I start to wave at her, but that feels wrong. She’s trying to be professional. She’s trying to figure out what her new job
is. The last thing she needs is me hanging around.

G
erry says give him a minute and he’ll call me back. When he says “a minute” my heart sinks. It was a mistake to call. He calls
me. I don’t call him. Maybe he thinks I’m being pushy. Maybe he’s already starting to feel trapped. But I drive to the mall
anyway and pull into the far side of the parking lot, the section that only fills up around Christmas.

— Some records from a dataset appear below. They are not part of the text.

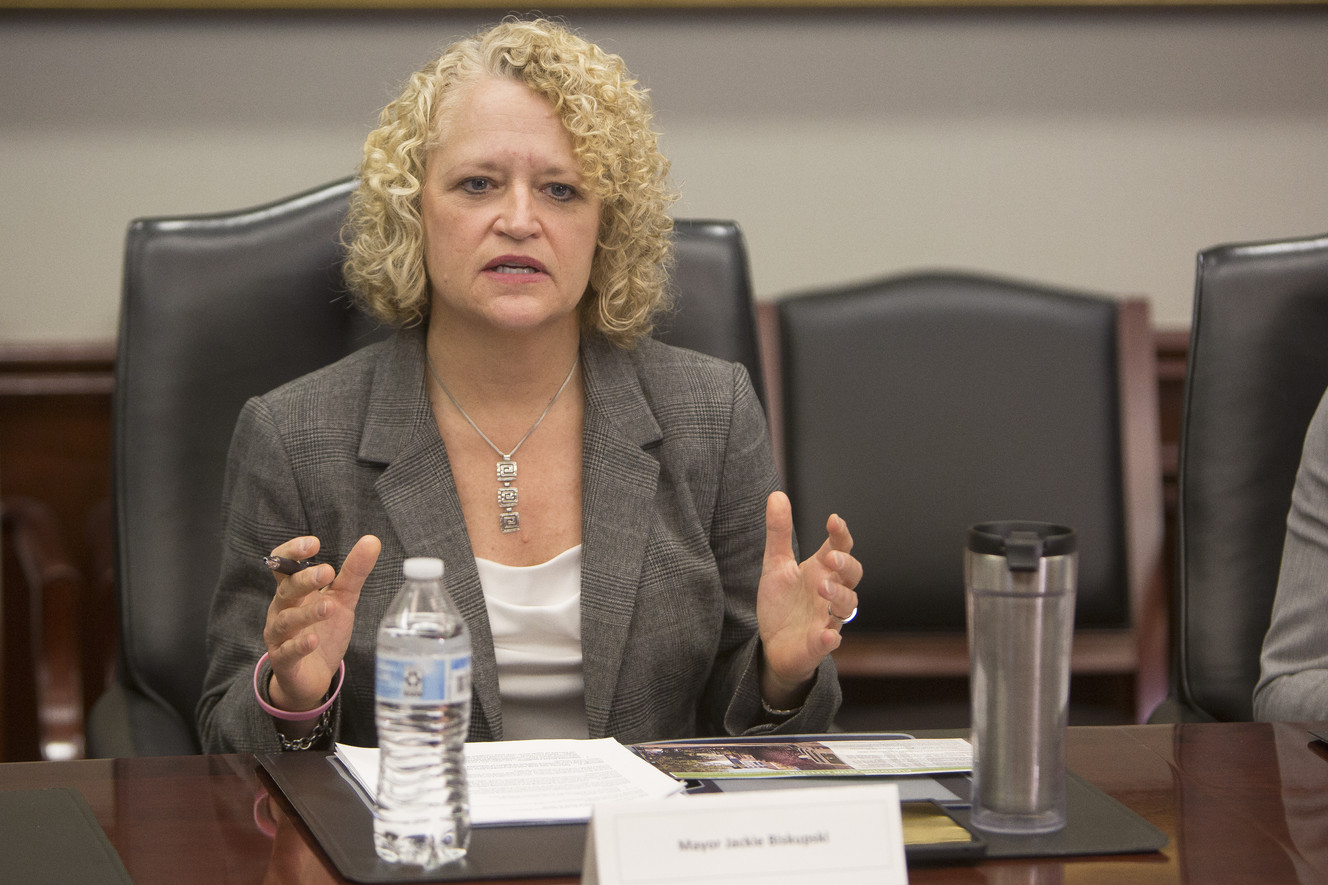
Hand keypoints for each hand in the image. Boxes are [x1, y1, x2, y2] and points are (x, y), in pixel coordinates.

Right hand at [263, 534, 380, 712]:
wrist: (313, 675)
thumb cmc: (324, 631)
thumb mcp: (343, 599)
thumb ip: (354, 572)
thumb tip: (372, 540)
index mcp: (294, 591)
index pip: (284, 565)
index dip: (292, 552)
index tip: (313, 544)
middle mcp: (282, 609)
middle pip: (286, 590)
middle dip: (304, 580)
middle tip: (327, 572)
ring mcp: (280, 636)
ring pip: (287, 620)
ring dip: (307, 613)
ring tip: (328, 607)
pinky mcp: (284, 661)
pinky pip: (287, 651)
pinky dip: (299, 646)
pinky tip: (313, 641)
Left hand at [756, 491, 860, 708]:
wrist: (774, 644)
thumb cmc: (782, 602)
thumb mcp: (775, 565)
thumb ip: (779, 533)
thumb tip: (776, 495)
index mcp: (821, 570)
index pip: (840, 548)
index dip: (841, 534)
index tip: (833, 520)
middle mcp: (830, 592)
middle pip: (852, 575)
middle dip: (845, 565)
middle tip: (830, 558)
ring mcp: (827, 619)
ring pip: (847, 607)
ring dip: (839, 597)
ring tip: (822, 588)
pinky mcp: (818, 644)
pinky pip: (830, 642)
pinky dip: (830, 638)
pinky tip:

I’ve only been there
a few seconds when the phone rings.

“Sorry,” he says. “I had to find an empty conference room.”

“I just left a counseling session,” I say. “This time it was only me and Jeff.”

“Did he talk mean to you?”

“No. That’s the bad part. He was nice.”

“I’ve got to tell you something,” Gerry says. “Don’t laugh at me.”

I am giggling already. “What?”

“I get hard dialing your number.”

“No you don’t,” I say, although the thought makes me absurdly happy. I am smiling at the steering wheel.

“I swear. I’m like Pavlov’s dog. I hit that 704 and go hard as a rock. Where are you?”

“The mall parking lot. The far corner, where they put tires on your car at Sears.”

“Very romantic. Where’s your hand?”

I look down at my bandaged palm. “You’re always worried about where my hand is.”